Feeding the Machine ne se contente pas de mettre au jour le régime de travail de l’économie de l’IA, mais examine également les alternatives qui pourraient être développées en réponse à ces relations. Dans ses dernières sections, le livre envisage différentes possibilités, allant du renforcement de l’organisation des travailleurs et des réseaux internationaux de solidarité à la réglementation des normes du travail, et de la démocratie sur le lieu de travail et des coopératives de travailleurs aux formes alternatives de propriété et de gouvernance. Dans le même temps, les auteurs ne négligent pas les contraintes structurelles auxquelles les entreprises démocratiques et les coopératives sont confrontées dans le cadre des rapports de marché capitalistes. La réflexion sur une technologie plus démocratique dépasse donc la seule conception des algorithmes pour s’étendre aux structures de propriété et de pouvoir des institutions qui produisent la technologie.
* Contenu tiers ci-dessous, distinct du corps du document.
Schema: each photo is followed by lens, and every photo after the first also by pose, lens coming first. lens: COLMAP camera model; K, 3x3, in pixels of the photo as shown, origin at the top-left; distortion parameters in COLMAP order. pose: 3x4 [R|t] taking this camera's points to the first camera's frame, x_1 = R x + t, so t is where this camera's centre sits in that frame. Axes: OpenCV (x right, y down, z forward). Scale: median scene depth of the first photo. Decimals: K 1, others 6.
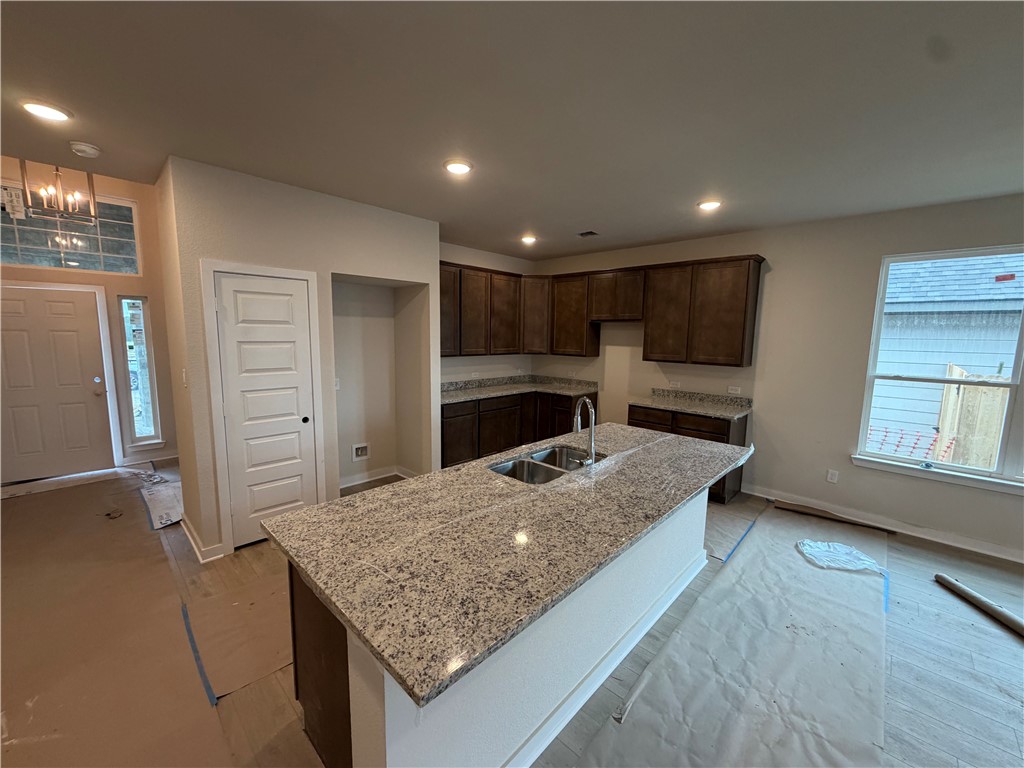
lens RADIAL K [[409.9, 0, 513.8], [0, 409.9, 386.5], [0, 0, 1]] dist [-0.000953, 0.000666]
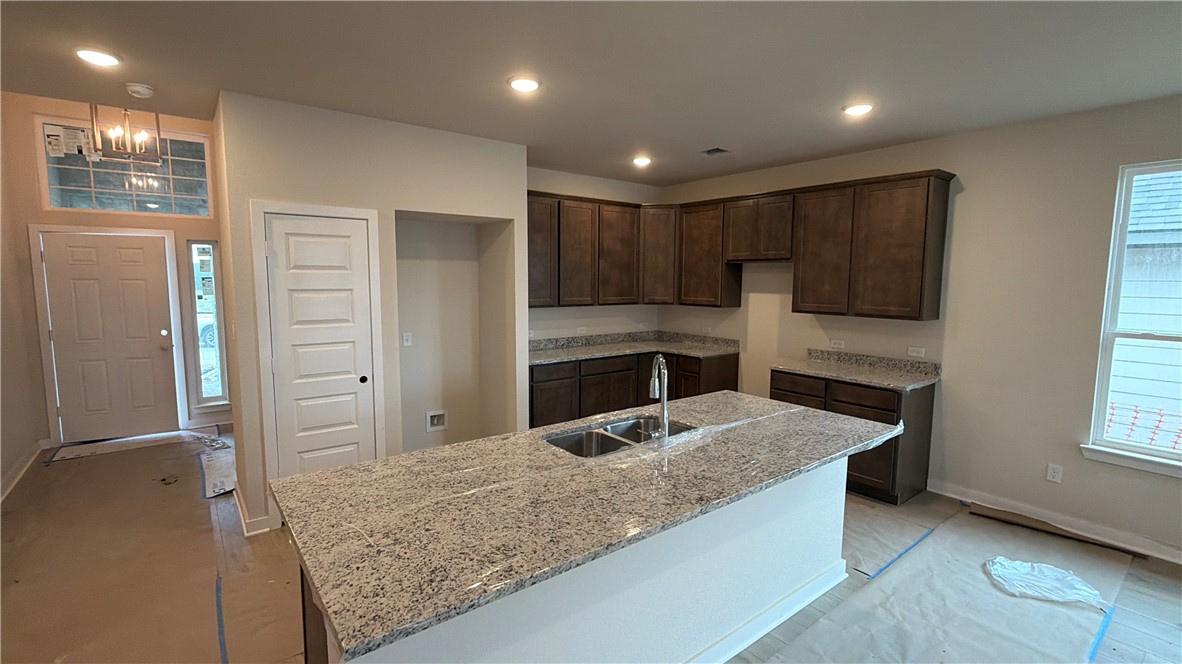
lens RADIAL K [[533.9, 0, 600.1], [0, 533.9, 335.2], [0, 0, 1]] dist [0.001325, -0.000977]
pose [[0.989977, 0.006559, -0.141074, 0.135874], [-0.009799, 0.999704, -0.022280, 0.007593], [0.140886, 0.023439, 0.989748, -0.047584]]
En ce sens, Feeding the Machine relie directement les débats sur le travail numérique et l’intelligence artificielle aux questions du processus de travail, des rapports de classe et du contrôle démocratique. En montrant que l’intelligence artificielle n’est pas une technologie « sans humains », mais un système de production fondé sur du travail humain organisé à l’échelle mondiale, le livre apporte l’une de ses contributions centrales. En soulignant également que la technologie n’est ni neutre ni indépendante des rapports sociaux, il pose les questions de savoir qui produit l’IA, qui la contrôle et quelles finalités sociales elle sert. Le livre fournit ainsi une base importante pour discuter non seulement du contrôle exercé par le capital sur le travail numérique, mais aussi du pouvoir des travailleurs, du contrôle démocratique de la technologie et des formes alternatives d’organisation.